Ayer, mientras diferentes autoridades de la Fiscalía explicaban minuciosamente la reestructuración, el fiscal general pronunció un agitado discurso en el que arremetió contra ‘altos funcionarios del gobierno’, organismos de control y sectores sociales y políticos que critican los nuevos métodos de investigación, que supuestamente, están llevando a tener altos índices de impunidad. Montealegre fue enfático en decir que defendía las nuevas estrategias de la Fiscalía porque dejaban a un lado modelos del siglo XIX en los que la justicia era inquisitoria y monárquica, y que en cambio, hoy en día, el ente investigador defendía los derechos fundamentales y a las minorías.
“Si otros organismos de control no quieren regirse en la defensa de las minorías, como la comunidad Lgbti, y los derechos fundamentales como lo establece la constitución de 1991, nosotros sí lo vamos hacer”, dijo Montealegre refiriéndose a la Procuraduría, conocida opositora de los derechos de los homosexuales. En su discurso el fiscal general criticó que ciertos sectores políticos y sociales consideran que el sinónimo de justicia era tener un endurecimiento en las penas y enviar a prisión a todos los que cometieran un delito. Contrario a esto, dijo que la posición de la Fiscalía era preservar el sistema oral acusatorio y que remarán “contra la corriente porque hay personas que quieren desempolvar códigos que ya han sido depurados para satisfacer deseos personales”.
Montealegre llamó la atención sobre la posición de “voces muy autorizadas del país” que han manifestado no acatar decisiones sin fallos internacionales. “Ese concepto viejo de la soberanía del siglo XIX, de la autonomía radical de los estados frente al derecho internacional, se acabó. Por eso me extraña escuchar voces muy altas, muy autorizadas en este momento en el país, que le niegan el poder vinculante a las decisiones de la Comisión interamericana de derechos humanos y del Sistema Interamericano. Nosotros no vamos a ir en contravía de la historia ni en contravía de la consolidación de la democracia.

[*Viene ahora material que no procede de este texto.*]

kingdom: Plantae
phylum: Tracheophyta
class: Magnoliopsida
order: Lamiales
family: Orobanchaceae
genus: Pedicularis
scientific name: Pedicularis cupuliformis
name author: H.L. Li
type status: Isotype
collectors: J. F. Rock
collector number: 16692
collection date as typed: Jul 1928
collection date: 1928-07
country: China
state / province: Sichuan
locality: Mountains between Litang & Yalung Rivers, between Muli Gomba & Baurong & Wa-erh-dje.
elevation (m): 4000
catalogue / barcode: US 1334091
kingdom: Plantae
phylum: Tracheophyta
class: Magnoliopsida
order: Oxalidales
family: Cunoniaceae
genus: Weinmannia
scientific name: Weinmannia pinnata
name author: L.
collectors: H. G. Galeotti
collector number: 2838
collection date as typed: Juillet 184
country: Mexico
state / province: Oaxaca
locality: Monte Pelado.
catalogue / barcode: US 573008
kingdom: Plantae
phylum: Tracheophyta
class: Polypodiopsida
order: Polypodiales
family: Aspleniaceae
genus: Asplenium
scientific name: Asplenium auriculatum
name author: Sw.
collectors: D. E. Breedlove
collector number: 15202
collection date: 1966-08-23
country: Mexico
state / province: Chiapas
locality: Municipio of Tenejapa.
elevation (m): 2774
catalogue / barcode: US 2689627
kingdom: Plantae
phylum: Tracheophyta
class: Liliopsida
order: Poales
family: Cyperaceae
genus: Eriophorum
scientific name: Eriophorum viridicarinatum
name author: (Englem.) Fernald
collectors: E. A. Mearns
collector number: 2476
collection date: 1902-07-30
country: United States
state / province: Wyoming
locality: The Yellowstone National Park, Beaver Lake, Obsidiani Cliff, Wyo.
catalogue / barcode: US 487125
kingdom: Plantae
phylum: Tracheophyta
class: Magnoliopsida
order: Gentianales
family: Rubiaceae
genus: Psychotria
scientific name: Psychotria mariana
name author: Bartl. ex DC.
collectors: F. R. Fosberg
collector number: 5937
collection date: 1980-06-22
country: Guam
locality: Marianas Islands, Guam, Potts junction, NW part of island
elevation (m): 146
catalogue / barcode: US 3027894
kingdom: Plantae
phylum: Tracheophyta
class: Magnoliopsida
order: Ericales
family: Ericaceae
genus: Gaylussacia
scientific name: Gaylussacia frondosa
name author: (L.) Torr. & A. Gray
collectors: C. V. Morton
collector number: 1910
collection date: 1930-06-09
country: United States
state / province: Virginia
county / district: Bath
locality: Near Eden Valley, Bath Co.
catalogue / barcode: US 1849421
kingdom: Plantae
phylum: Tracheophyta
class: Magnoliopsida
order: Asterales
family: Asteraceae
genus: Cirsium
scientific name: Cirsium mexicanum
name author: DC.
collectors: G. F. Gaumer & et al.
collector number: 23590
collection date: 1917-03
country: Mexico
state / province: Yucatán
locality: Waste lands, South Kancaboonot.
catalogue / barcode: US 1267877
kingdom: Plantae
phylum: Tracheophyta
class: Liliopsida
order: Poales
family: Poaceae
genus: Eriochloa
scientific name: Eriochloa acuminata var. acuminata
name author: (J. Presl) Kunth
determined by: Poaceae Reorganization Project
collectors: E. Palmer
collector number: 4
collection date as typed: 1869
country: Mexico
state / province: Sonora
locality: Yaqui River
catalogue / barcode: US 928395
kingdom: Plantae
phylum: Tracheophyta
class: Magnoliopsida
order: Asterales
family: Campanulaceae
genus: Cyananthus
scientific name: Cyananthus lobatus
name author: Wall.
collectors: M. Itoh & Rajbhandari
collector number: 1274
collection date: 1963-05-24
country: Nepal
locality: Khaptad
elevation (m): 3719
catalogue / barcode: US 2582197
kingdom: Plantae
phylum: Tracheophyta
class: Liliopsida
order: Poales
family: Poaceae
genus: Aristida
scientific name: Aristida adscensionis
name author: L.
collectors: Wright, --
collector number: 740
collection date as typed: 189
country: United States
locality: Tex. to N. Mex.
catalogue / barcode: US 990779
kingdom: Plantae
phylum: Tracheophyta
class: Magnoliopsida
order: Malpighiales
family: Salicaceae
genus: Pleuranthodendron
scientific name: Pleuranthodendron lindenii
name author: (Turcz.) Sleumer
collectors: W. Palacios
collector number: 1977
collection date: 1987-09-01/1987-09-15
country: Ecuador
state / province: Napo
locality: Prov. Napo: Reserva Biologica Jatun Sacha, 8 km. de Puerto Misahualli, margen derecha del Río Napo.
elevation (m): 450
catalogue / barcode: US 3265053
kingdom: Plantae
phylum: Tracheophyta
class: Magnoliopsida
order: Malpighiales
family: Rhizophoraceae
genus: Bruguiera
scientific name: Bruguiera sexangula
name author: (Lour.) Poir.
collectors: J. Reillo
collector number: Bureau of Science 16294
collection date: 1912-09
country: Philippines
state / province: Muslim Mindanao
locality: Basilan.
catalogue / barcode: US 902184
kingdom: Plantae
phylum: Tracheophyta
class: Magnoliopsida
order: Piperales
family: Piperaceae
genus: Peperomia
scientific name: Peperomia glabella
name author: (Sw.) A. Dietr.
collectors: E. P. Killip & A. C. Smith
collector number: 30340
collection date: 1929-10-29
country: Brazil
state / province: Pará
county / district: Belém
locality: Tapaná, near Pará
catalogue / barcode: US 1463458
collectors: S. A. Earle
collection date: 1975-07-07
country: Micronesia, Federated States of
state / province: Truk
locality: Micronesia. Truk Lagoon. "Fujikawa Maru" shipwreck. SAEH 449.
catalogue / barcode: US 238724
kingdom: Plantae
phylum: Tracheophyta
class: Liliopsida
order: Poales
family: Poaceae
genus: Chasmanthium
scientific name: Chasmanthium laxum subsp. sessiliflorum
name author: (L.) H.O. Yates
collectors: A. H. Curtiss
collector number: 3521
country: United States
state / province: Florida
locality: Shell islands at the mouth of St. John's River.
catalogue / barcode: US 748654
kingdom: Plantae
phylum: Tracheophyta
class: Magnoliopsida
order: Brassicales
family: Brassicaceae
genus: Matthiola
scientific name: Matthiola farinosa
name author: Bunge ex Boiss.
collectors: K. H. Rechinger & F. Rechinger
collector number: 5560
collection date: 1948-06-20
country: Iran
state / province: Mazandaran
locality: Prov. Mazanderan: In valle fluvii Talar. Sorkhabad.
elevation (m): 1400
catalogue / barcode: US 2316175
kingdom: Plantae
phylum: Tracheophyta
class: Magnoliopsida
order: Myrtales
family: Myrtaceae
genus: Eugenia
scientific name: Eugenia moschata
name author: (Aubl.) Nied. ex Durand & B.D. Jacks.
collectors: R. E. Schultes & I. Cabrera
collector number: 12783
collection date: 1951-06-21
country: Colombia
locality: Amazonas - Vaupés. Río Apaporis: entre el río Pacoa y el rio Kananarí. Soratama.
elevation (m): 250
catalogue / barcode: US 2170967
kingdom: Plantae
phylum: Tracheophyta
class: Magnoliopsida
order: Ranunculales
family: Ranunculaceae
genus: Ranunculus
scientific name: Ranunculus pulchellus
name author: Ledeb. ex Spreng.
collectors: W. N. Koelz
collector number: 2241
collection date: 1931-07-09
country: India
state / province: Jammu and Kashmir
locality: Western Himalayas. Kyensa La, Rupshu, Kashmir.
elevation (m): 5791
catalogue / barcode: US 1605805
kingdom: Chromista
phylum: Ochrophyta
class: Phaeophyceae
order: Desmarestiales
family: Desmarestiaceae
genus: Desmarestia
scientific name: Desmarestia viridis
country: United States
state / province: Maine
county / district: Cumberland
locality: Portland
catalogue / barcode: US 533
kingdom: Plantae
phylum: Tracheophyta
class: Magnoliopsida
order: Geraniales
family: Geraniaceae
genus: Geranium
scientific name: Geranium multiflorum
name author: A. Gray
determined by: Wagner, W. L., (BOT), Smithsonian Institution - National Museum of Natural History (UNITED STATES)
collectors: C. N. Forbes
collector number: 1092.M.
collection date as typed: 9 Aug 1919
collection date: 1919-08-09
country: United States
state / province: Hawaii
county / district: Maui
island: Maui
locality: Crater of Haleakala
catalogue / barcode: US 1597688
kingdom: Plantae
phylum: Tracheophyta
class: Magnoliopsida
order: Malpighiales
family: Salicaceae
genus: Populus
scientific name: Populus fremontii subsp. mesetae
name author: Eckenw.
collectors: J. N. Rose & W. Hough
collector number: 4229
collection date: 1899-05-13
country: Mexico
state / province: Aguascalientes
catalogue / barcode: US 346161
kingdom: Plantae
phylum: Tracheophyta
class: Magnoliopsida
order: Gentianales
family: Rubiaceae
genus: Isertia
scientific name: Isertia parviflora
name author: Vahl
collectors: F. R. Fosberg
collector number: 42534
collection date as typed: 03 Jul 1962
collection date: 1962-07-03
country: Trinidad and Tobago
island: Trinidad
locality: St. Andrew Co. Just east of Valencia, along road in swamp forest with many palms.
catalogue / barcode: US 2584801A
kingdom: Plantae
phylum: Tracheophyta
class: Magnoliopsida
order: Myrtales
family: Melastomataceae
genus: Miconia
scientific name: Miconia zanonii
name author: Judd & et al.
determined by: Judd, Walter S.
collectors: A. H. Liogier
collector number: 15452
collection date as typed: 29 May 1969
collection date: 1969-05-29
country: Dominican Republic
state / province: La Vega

Nosotros vamos en un sentido contrario”, indicó el fiscal general.
Agregó que “el tren y la gran locomotora de la Fiscalía General de la Nación va avanzar en el sentido de seguir proyectando en el siglo XXI esa carta política que es la constitución del 91. No nos vamos a devolver en el tiempo para satisfacer las vanidades del pasado”, haciendo referencia a que sus nuevas metodologías investigativas seguirán los lineamientos internacionales que tanto han defendido la Corte Penal internacional, Human Rigths y los defensores de derechos humanos. Asimismo, Montealegre señaló que el ente investigador se está preparando para afrontar los nuevos retos que asumirá Colombia en términos de justicia transicional, al punto que ha revisado experiencia de tribunales internacionales ad hoc que han investigado graves violaciones de derechos humanos.
“Vamos hacer una gran apuesta para incorporar en el país los estándares internacionales en materia de investigación de DD.HH y para esto hemos creado la Dirección de Análisis y Contextos que fundamentalmente tiende a introducir estos esquemas (…) para que realcemos un modelo diferente de investigación, abandonando el modelo tradicional y ortodoxo penal de Colombia”, aseguró el fiscal general. Entre los tantos disparos que dio Montealegre en su discurso que duro alrededor de media hora, también precisó que el ideal de la Fiscalía es luchar contra el crimen organizado de tal manera que no se persigan a los implicados de manera individual sino que se intente desarticular las grandes estructuras.